In my work as a team coach (and more broadly, organizational coach), I've identified a sequence that consistently avoids missteps.

  1. Understand (Diagnosis)
    Before AI: understand what's truly broken.
    Is it a skills issue? Workload? Coordination? Prioritization? Decision quality? Workflow? Dependencies? Blurry responsibilities? Conflicting goals?
    If the process is absurd, AI will execute the absurdity faster.
    If the decision is fuzzy, AI will produce clean text on fuzziness.
    If knowledge is scattered, AI will give coherent answers from an unstable context.
    That's why I often talk about "organizational debt" before technical debt. As long as this debt is invisible, AI becomes makeup.

  2. Repair (Human Work)
    Next comes management and coaching time. Restore standards. Clarify "quality" definitions. Reduce gray areas. Install review routines. Recreate communication. Realign goals. Share meaning. Circulate information. Sanitize the service.
    You don't digitize chaos. And this moment is counterintuitive for many leaders: it feels "slow" because it doesn't look like a project. But that's where ROI conditions are built. Without this foundation, AI is a race… in the wrong direction.

  3. Augment (Leverage)
    Once the foundation is solid, AI becomes relevant, almost obvious. Use it to remove repetitive tasks, speed up preparation, structure information, explore options, improve writing, reduce frictions.

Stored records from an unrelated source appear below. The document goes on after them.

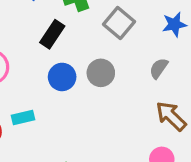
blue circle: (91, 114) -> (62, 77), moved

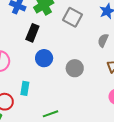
gray circle: (101, 73) -> (75, 68), moved
cyan rectangle: (23, 118) -> (25, 88), turned -56

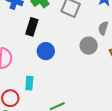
gray circle: (75, 68) -> (89, 46), moved

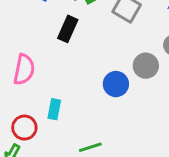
blue circle: (46, 51) -> (116, 84), moved

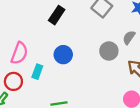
pink semicircle: (24, 70) -> (19, 53), moved
blue circle: (116, 84) -> (63, 55), moved

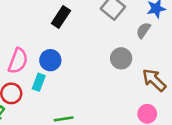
gray semicircle: (129, 37) -> (143, 30), moved
blue circle: (63, 55) -> (50, 60), moved

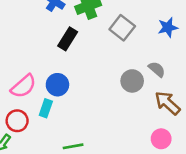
gray semicircle: (143, 30) -> (157, 69), moved, turned 98
pink semicircle: (18, 61) -> (23, 86), turned 30

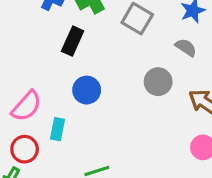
gray semicircle: (157, 69) -> (186, 47), moved
blue circle: (57, 85) -> (87, 90), moved

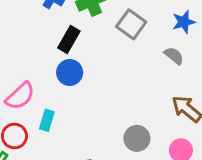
gray circle: (158, 82) -> (137, 138), moved
blue circle: (87, 90) -> (70, 72), moved

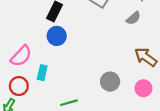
gray semicircle: (174, 56) -> (133, 18), turned 104

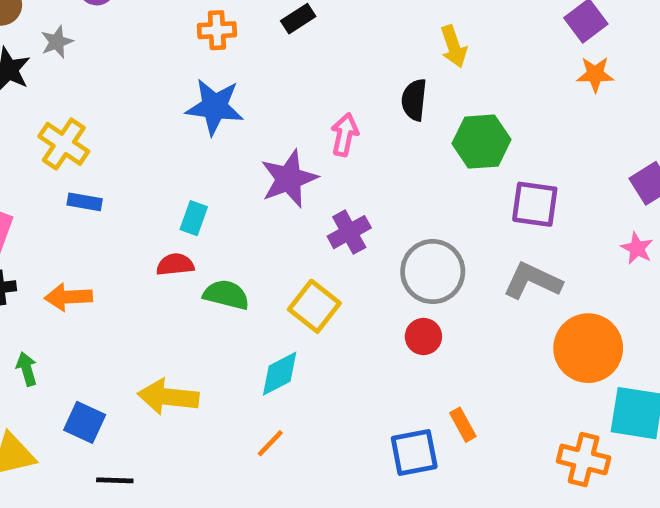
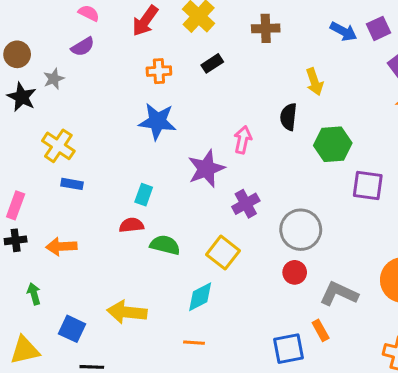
gray L-shape: (533, 281) -> (339, 294), moved
orange line: (270, 443) -> (194, 343), turned 50

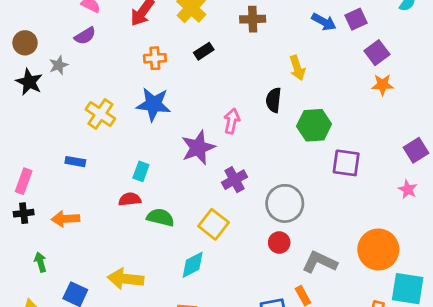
yellow cross: (58, 146) -> (100, 114), moved

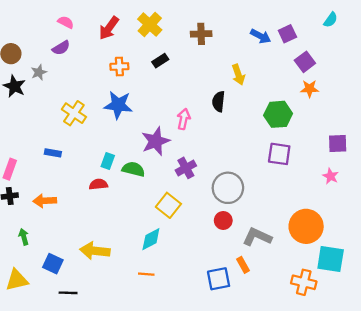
green hexagon: (314, 125) -> (278, 114), moved
purple square: (416, 150) -> (338, 143), turned 30
green semicircle: (160, 217) -> (133, 169), moved

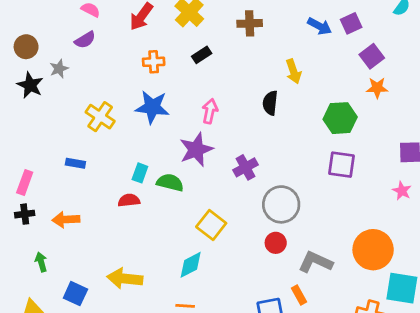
pink arrow: (184, 119) -> (210, 111), moved
purple cross: (186, 168) -> (245, 167), moved

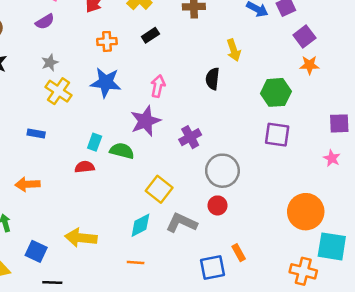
gray star: (59, 69) -> (50, 63), moved
gray L-shape: (315, 262) -> (181, 223), moved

And above all: equip the champions. Not to create an elite. But to create a ripple effect. Top performers are often those who ask the right questions, test hypotheses, verify quality, spot errors, explore the unexpected. When you augment them, they produce standards, patterns, examples. They turn AI into collective knowledge. They pull the organization upward.

Only then do you scale. By making best practices visible. Installing routines. Creating a healthy doubt culture. Building collective usage — rather than a sum of individual ones.

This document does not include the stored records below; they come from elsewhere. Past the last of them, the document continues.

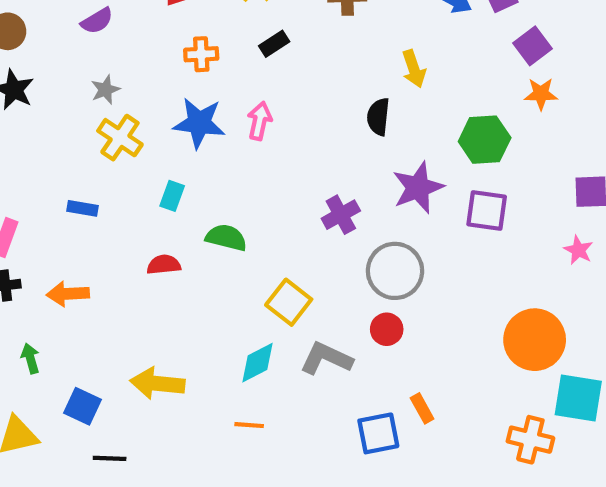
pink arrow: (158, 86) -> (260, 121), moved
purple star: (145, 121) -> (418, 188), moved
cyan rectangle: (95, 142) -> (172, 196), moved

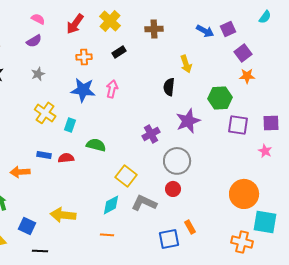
yellow cross: (120, 138) -> (45, 113), moved
blue rectangle: (82, 208) -> (44, 155), moved
purple square: (487, 210) -> (238, 125), moved

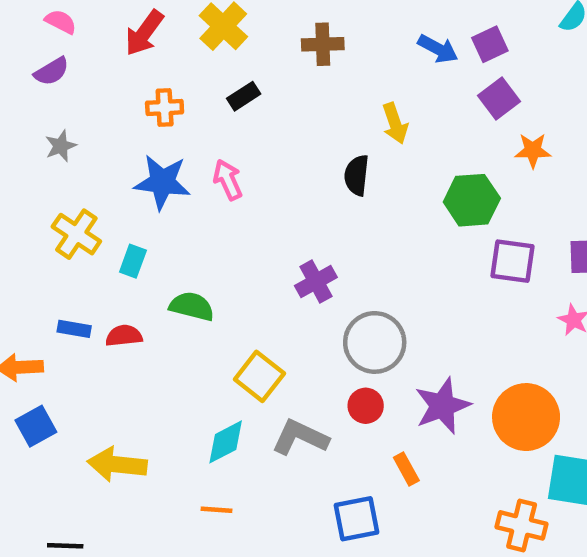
purple square: (243, 53) -> (499, 98), moved
pink arrow: (112, 89) -> (228, 180), turned -36
purple star: (188, 121) -> (442, 406), moved
blue square: (27, 226) -> (36, 426), moved, turned 36
orange rectangle: (190, 227) -> (406, 469), moved

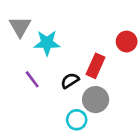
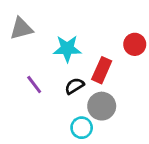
gray triangle: (20, 27) -> (21, 29), turned 45
cyan star: (47, 43) -> (67, 49), moved

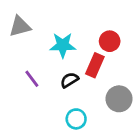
red circle: (135, 44) -> (110, 41), moved
gray circle: (102, 106) -> (119, 99), moved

What AI Multiplies… Is You

AI isn't a rescue tool for failing organizations. It's a strength multiplier.

  • Multiply zero by AI, you still get zero.
  • Multiply a confused organization by AI, you get faster confusion.
  • Multiply excellence and competence by AI, you get a lead.

And that's the essential, I believe, for a manager or CEO: You don't just need technology. You need an organization capable of exploiting it. What's most lacking isn't a tool. It's the ability to diagnose reality, sanitize routines, clarify responsibilities, install verification, protect learning, turn AI into value. That's exactly coaching territory: not "accompanying on the side," but helping the organization become capable of learning and reconfiguring itself. AI won't ask if your processes are ready. It will advance. The question is simple: what will it amplify in you?